American brigadier general

John Nixon (March 1, 1727 - March 24, 1815) was an American brigadier general in the Continental Army during the American Revolutionary War.

He was born in Framingham, Massachusetts on March 1, 1727, to Christopher and Mary Nixon. In 1755, he served in the Massachusetts militia during Sir William Johnson's campaign against the French during the French and Indian War.

In 1775, Nixon had moved to Sudbury, Massachusetts, and was a captain of the town's Minutemen whom he led at the Battles of Lexington and Concord. He and his men fought at Bunker Hill on June 17, 1775; his unit was one of the last to leave the field. After the battle, Nixon was promoted to colonel of the 6th Massachusetts Regiment. Nixon's regiment was placed into Gen. John Sullivan's brigade and took part in the New York and New Jersey campaign during 1776. In August 1776, Nixon was promoted to brigadier general, and he commanded a brigade consisting of the 3rd, 5th, 6th, 7th, and 8th Massachusetts Regiments. He led his brigade in the Battle of Harlem Heights and later in the Saratoga Campaign, when it was reinforced by Cogswell's, Gage's, and May's regiments of Militia. Nixon's brigade was involved in the Battle of Bemis Heights in October 1777, and took part in the final assault; during this attack, a cannonball passed so close to his head that his sight and hearing were affected for the rest of his life. Nixon resigned his commission on September 12, 1780.

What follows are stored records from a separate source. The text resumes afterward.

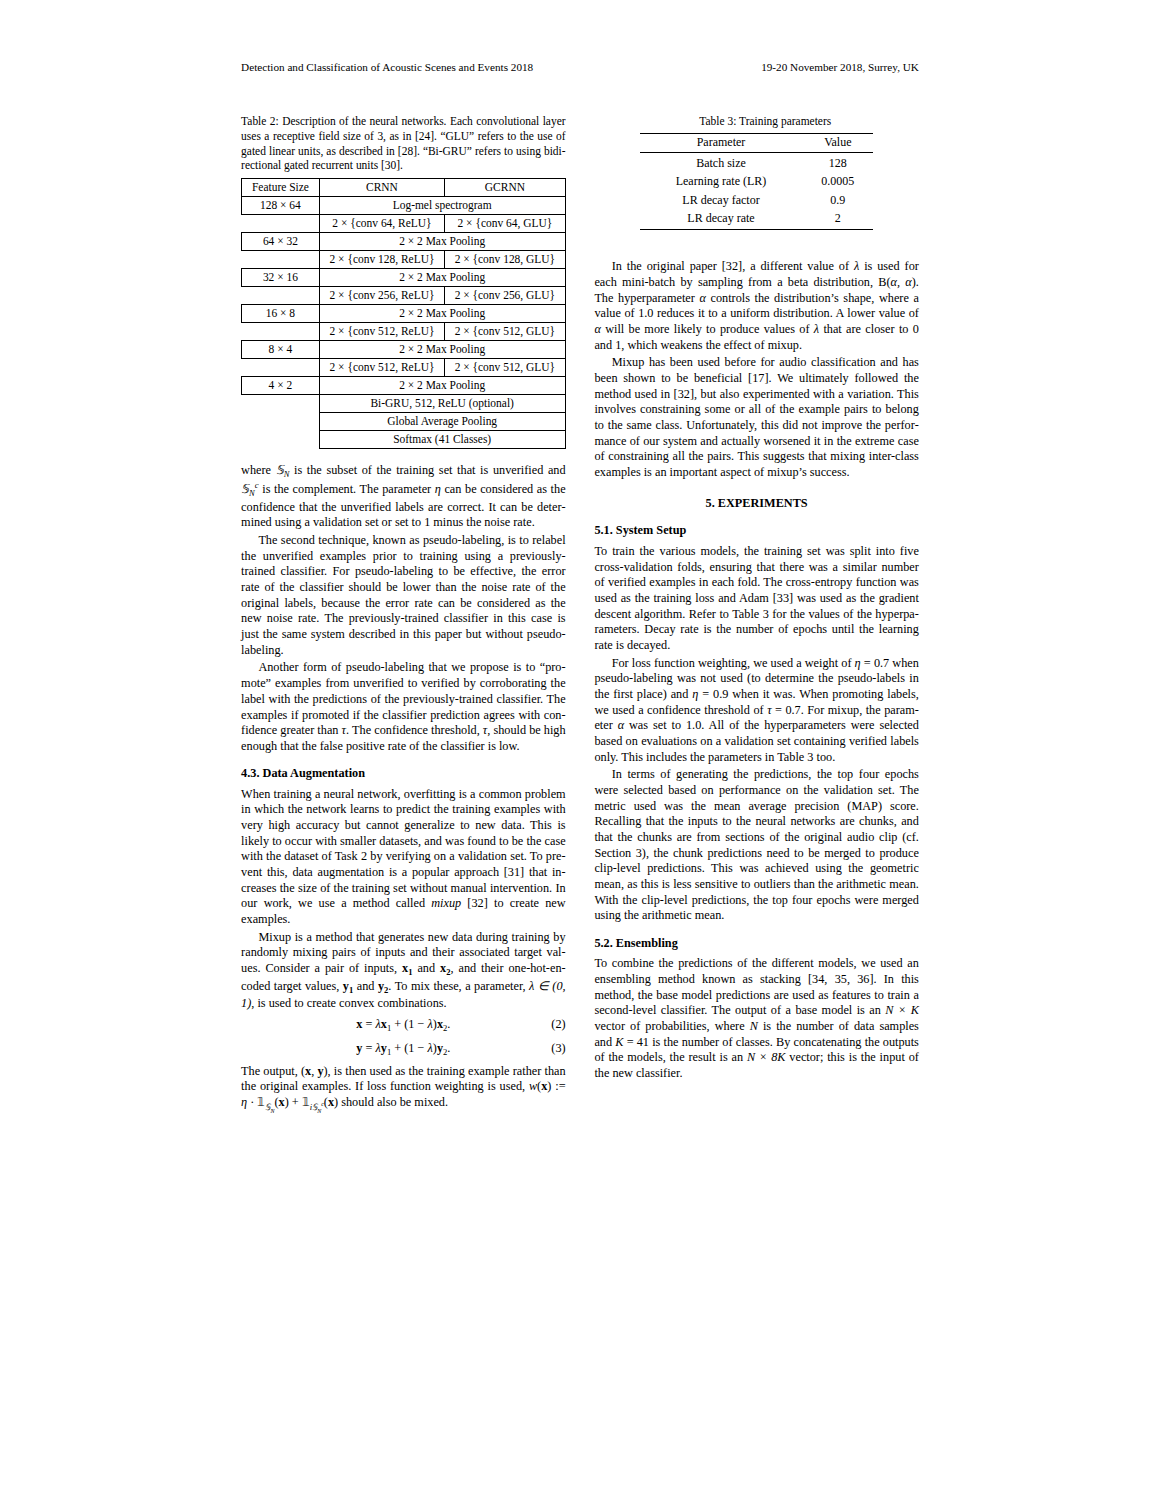Detection and Classification of Acoustic Scenes and Events 2018 19-20 November 2018, Surrey, UK
Table 2: Description of the neural networks. Each convolutional layer uses a receptive field size of 3, as in [24]. “GLU” refers to the use of gated linear units, as described in [28]. “Bi-GRU” refers to using bidirectional gated recurrent units [30].
| Feature Size | CRNN | GCRNN |
| 128 × 64 | Log-mel spectrogram |
| | 2 × {conv 64, ReLU} | 2 × {conv 64, GLU} |
| 64 × 32 | 2 × 2 Max Pooling |
| | 2 × {conv 128, ReLU} | 2 × {conv 128, GLU} |
| 32 × 16 | 2 × 2 Max Pooling |
| | 2 × {conv 256, ReLU} | 2 × {conv 256, GLU} |
| 16 × 8 | 2 × 2 Max Pooling |
| | 2 × {conv 512, ReLU} | 2 × {conv 512, GLU} |
| 8 × 4 | 2 × 2 Max Pooling |
| | 2 × {conv 512, ReLU} | 2 × {conv 512, GLU} |
| 4 × 2 | 2 × 2 Max Pooling |
| | Bi-GRU, 512, ReLU (optional) |
| | Global Average Pooling |
| | Softmax (41 Classes) |
where 𝕊N is the subset of the training set that is unverified and 𝕊Nc is the complement. The parameter η can be considered as the confidence that the unverified labels are correct. It can be determined using a validation set or set to 1 minus the noise rate.
The second technique, known as pseudo-labeling, is to relabel the unverified examples prior to training using a previously-trained classifier. For pseudo-labeling to be effective, the error rate of the classifier should be lower than the noise rate of the original labels, because the error rate can be considered as the new noise rate. The previously-trained classifier in this case is just the same system described in this paper but without pseudo-labeling.
Another form of pseudo-labeling that we propose is to “promote” examples from unverified to verified by corroborating the label with the predictions of the previously-trained classifier. The examples if promoted if the classifier prediction agrees with confidence greater than τ. The confidence threshold, τ, should be high enough that the false positive rate of the classifier is low.
4.3. Data Augmentation
When training a neural network, overfitting is a common problem in which the network learns to predict the training examples with very high accuracy but cannot generalize to new data. This is likely to occur with smaller datasets, and was found to be the case with the dataset of Task 2 by verifying on a validation set. To prevent this, data augmentation is a popular approach [31] that increases the size of the training set without manual intervention. In our work, we use a method called mixup [32] to create new examples.
Mixup is a method that generates new data during training by randomly mixing pairs of inputs and their associated target values. Consider a pair of inputs, x1 and x2, and their one-hot-encoded target values, y1 and y2. To mix these, a parameter, λ ∈ (0, 1), is used to create convex combinations.
x = λx1 + (1 − λ)x2. (2)
y = λy1 + (1 − λ)y2. (3)
The output, (x, y), is then used as the training example rather than the original examples. If loss function weighting is used, w(x) := η · 𝟙𝕊N(x) + 𝟙i𝕊Nc(x) should also be mixed.
Table 3: Training parameters
| Parameter | Value |
| --- | --- |
| Batch size | 128 |
| Learning rate (LR) | 0.0005 |
| LR decay factor | 0.9 |
| LR decay rate | 2 |
In the original paper [32], a different value of λ is used for each mini-batch by sampling from a beta distribution, B(α, α). The hyperparameter α controls the distribution’s shape, where a value of 1.0 reduces it to a uniform distribution. A lower value of α will be more likely to produce values of λ that are closer to 0 and 1, which weakens the effect of mixup.
Mixup has been used before for audio classification and has been shown to be beneficial [17]. We ultimately followed the method used in [32], but also experimented with a variation. This involves constraining some or all of the example pairs to belong to the same class. Unfortunately, this did not improve the performance of our system and actually worsened it in the extreme case of constraining all the pairs. This suggests that mixing inter-class examples is an important aspect of mixup’s success.
5. Experiments
5.1. System Setup
To train the various models, the training set was split into five cross-validation folds, ensuring that there was a similar number of verified examples in each fold. The cross-entropy function was used as the training loss and Adam [33] was used as the gradient descent algorithm. Refer to Table 3 for the values of the hyperparameters. Decay rate is the number of epochs until the learning rate is decayed.
For loss function weighting, we used a weight of η = 0.7 when pseudo-labeling was not used (to determine the pseudo-labels in the first place) and η = 0.9 when it was. When promoting labels, we used a confidence threshold of τ = 0.7. For mixup, the parameter α was set to 1.0. All of the hyperparameters were selected based on evaluations on a validation set containing verified labels only. This includes the parameters in Table 3 too.
In terms of generating the predictions, the top four epochs were selected based on performance on the validation set. The metric used was the mean average precision (MAP) score. Recalling that the inputs to the neural networks are chunks, and that the chunks are from sections of the original audio clip (cf. Section 3), the chunk predictions need to be merged to produce clip-level predictions. This was achieved using the geometric mean, as this is less sensitive to outliers than the arithmetic mean. With the clip-level predictions, the top four epochs were merged using the arithmetic mean.
5.2. Ensembling
To combine the predictions of the different models, we used an ensembling method known as stacking [34, 35, 36]. In this method, the base model predictions are used as features to train a second-level classifier. The output of a base model is an N × K vector of probabilities, where N is the number of data samples and K = 41 is the number of classes. By concatenating the outputs of the models, the result is an N × 8K vector; this is the input of the new classifier.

Nixon moved to Weybridge, Vermont in 1806 and died while visiting his son in Middlebury on March 24, 1815. He was buried at a cemetery on his farm, which was later incorporated into what is now First Weybridge Hill Cemetery.

==Family==
On February 7, 1754, John Nixon married Thankful Berry (1735-1776), also of Framingham. In 1778, he married Hannah Gleason (1744-1831), the widow of Capt Micajah Gleason, who was killed at the Battle of White Plains in 1776.

==Legacy==
General John Nixon Elementary School in Sudbury, Massachusetts, is named in his honor, as is Nixon Road in Framingham, Massachusetts. On Nobscot Hill in Framingham, there is a trail named after him that leads to the ruins of his house site.